Zeno, come lo chiamavano confidenzialmente gli amici, era sempre sereno e disponibile. Una persona amabile e innamorata della musica, di solide origini paesane essendo nato a Ischia di Castro (1926), in un borgo dell’alto Viterbese ben noto per aver dato i natali ad una folta schiera di sacerdoti, molti dei quali ancora tra noi. Tra l’altro è stato  compositore di straordinaria sensibilità, molto apprezzato non solo in Italia cui si riconosce il merito di aver orientato le vicende musicali della Viterbo del dopoguerra, forte anche dei contributi provvidenziali di una famiglia (la moglie Angioletta e i figli Fabrizio e Lucilla) di sana e robusta costituzione, dove ci si nutriva di  musica, soprattutto nel buen retiro estivo di Montefiascone in vista del  lago di Bolsena, dove spesso si rifugiava con i suoi.                                                                                                   
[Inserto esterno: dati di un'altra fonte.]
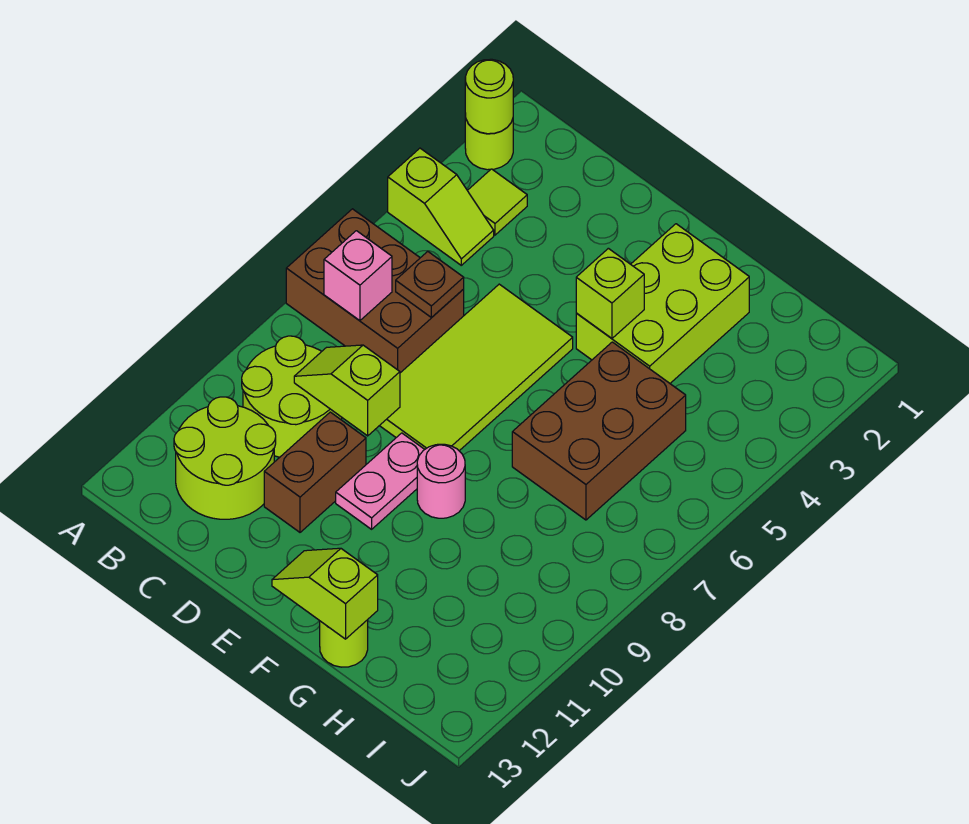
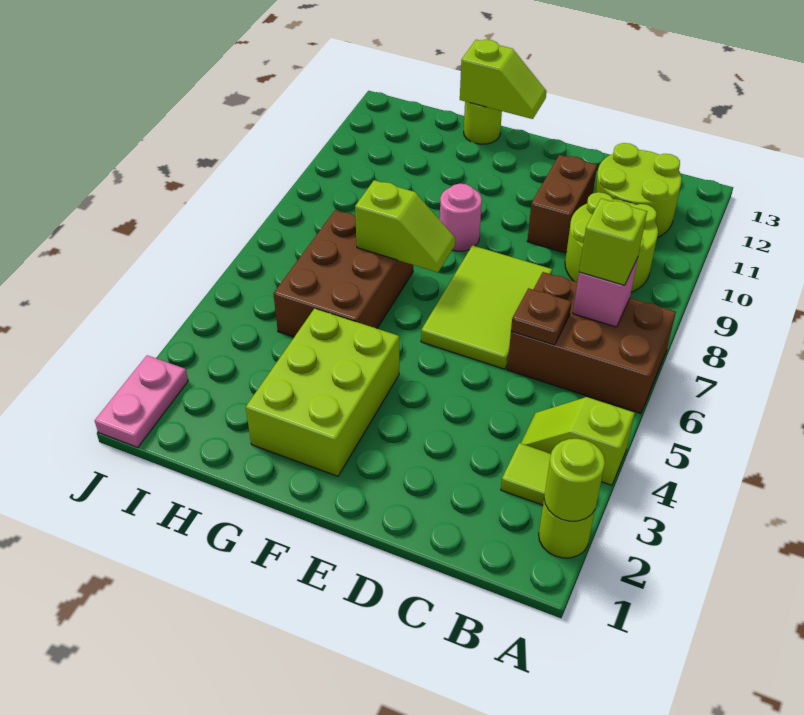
lime slope C9:D9 level 2 top D -> lime slope F7:G7 level 2 top G
lime tile D5:E8 level 1 -> lime tile D6:E8 level 1
pink plate E9:E10 level 1 -> pink plate J1:J2 level 1
lime brick F4 level 2 -> lime brick B7 level 3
Dopo l’esperienza del Quartetto d’archi viterbese da lui fondato nel lontano 1950 e fortemente incoraggiato da Leto Morvidi (futuro consigliere e presidente della Provincia di Viterbo), Scipioni – laureato in giurisprudenza e diplomato in violino - ha approfondito gli studi su spartiti di illustri antenati della Tuscia Viterbese (i fratelli Mazzocchi di Civita Castellana , i Nanino di Vallerano, Francesco Suriano di Soriano nel Cimino,  Domenico Massenzio e Tullio Cima di Ronciglione, Ercole Bernabei di Caprarola ed altri) creando le basi di un nuovo gusto all’ascolto, alternativo come detto all’imperante melodramma,  prima con la Camerata Polifonica Viterbese e poi, nel 1979, con la direzione artistica della nascente Scuola Musicale di Viterbo.                                                                                      

In ognuna di queste circostanze ha indirizzato alla musica uno stuolo incredibile di giovani, per farli partecipi  di nuovi modelli di vita basati sullo studio, la ricerca, l’intonazione, il sacrificio, la condivisione di valori, promettendo loro solo la possibile gratificazione di un pubblico plaudente.                                      Non ha mai alzato la voce, lungi dal fare immeritati incoraggiamenti, imbarazzato di fronte agli applausi, essenziale e ironico in ogni circostanza.                                                                                                         

Credo che la sua più prestigiosa  esibizione sia stata al Festival di Spoleto nel 1996 quando tenne un concerto ripreso e trasmesso dalla Rai TV all’interno dell’Ora mistica. Dal momento che le esibizioni all’estero fanno più presa sul lettore, ricordiamo quelle  in molte località europee: Repubblica Ceca, Svizzera, Svezia, Austria. Molte le presenze al Festival Barocco di Viterbo tra cui la  prima esecuzione moderna nel 2013 dell’opera “La Clemenza di Tito” di Antonio Caldara diretta da Sergio Balestracci per la regia di Vera Bertinetti.  Da ricordare nel 2002 la partecipazione della Camerata alla rappresentazione scenica al Teatro Unione di Viterbo della Cavalleria rusticana diretta da Sergio Magli per la regia di Gabriella Ravazzi.                                                                                                  

L’ultima volta che l’ho incontrato con la badante in via del Paradiso a Viterbo per la rituale passeggiata al sole, lo salutai  “Maestro come va?”. E lui con la consueta  ironia moderata solo dai fastidi dell’età, mi riposte “Andante con moto”. Nel decennale della sua scomparsa lo ricordo così.